§ **Exercise brief**
Taking the data below, please print only the lines from the line holding "Рукоятки и черенки" to the line holding "Nieuwe maan meditatie", inclusive, with pictures omitted.

§ **Material provided**
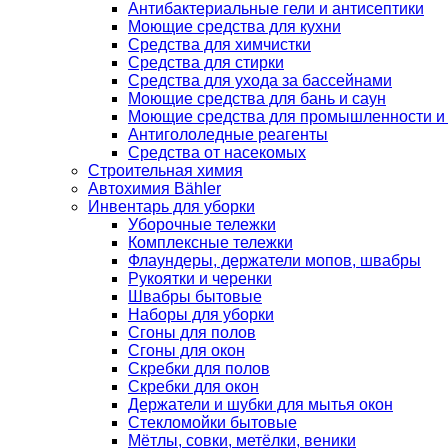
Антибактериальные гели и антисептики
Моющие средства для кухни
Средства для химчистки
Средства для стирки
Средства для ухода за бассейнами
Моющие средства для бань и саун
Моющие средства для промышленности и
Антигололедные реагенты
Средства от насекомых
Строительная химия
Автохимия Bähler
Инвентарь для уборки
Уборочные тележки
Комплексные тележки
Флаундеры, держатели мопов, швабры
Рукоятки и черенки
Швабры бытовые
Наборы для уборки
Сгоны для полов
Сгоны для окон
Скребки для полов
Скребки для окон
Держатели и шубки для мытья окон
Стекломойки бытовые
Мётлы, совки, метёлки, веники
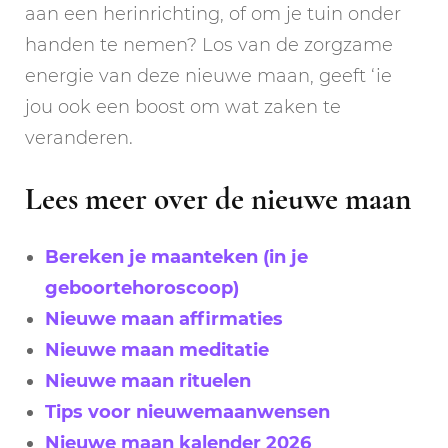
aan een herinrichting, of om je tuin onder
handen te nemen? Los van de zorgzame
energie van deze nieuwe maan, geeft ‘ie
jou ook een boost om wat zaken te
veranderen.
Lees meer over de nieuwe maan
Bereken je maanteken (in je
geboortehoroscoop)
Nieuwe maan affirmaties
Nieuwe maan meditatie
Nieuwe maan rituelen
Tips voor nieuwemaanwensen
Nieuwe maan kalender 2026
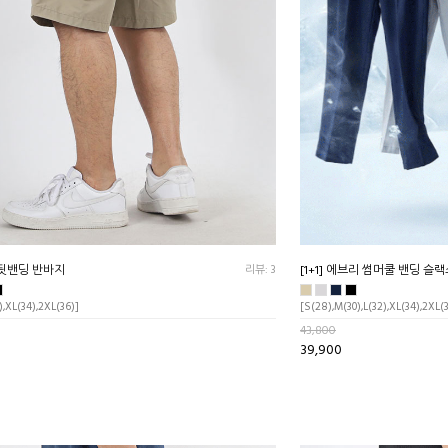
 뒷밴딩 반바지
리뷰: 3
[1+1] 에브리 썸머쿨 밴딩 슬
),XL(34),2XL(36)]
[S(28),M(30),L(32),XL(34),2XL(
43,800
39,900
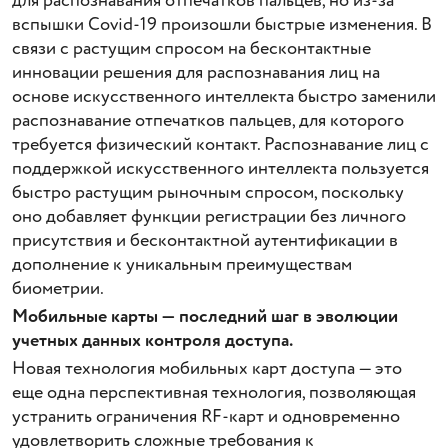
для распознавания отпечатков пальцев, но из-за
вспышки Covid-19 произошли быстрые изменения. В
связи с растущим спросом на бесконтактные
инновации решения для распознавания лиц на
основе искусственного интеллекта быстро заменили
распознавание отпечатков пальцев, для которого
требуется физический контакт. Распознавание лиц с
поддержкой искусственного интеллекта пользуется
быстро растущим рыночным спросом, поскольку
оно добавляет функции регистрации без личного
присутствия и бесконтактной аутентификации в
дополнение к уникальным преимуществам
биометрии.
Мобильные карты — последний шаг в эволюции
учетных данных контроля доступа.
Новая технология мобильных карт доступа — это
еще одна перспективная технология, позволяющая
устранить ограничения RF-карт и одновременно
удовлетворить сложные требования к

---

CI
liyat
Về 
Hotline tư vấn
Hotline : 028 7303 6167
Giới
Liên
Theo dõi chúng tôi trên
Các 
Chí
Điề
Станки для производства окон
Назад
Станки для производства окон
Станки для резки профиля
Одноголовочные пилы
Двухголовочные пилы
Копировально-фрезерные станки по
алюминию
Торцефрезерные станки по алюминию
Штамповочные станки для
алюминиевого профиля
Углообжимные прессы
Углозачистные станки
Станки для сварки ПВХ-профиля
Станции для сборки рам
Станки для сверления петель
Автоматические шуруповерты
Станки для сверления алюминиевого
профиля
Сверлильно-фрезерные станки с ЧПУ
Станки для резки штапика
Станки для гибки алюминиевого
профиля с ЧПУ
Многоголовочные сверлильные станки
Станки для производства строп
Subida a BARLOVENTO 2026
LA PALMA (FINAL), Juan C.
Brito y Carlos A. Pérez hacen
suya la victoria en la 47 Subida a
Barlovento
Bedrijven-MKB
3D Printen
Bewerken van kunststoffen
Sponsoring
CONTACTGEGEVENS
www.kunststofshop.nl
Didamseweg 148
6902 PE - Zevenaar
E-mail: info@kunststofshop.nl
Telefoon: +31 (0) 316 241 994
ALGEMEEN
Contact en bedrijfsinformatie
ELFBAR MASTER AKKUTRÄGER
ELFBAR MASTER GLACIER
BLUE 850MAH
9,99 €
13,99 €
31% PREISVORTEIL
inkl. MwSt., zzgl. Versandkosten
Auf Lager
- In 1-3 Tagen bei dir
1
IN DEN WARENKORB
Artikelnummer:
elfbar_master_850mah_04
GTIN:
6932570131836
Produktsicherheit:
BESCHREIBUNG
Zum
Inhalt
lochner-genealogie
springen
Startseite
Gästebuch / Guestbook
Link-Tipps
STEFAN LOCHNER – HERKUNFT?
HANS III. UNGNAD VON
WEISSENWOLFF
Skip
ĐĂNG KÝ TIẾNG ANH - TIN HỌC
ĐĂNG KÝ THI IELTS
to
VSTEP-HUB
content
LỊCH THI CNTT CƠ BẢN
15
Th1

§ **Reply**
Рукоятки и черенки
Швабры бытовые
Наборы для уборки
Сгоны для полов
Сгоны для окон
Скребки для полов
Скребки для окон
Держатели и шубки для мытья окон
Стекломойки бытовые
Мётлы, совки, метёлки, веники
aan een herinrichting, of om je tuin onder
handen te nemen? Los van de zorgzame
energie van deze nieuwe maan, geeft ‘ie
jou ook een boost om wat zaken te
veranderen.
Lees meer over de nieuwe maan
Bereken je maanteken (in je
geboortehoroscoop)
Nieuwe maan affirmaties
Nieuwe maan meditatie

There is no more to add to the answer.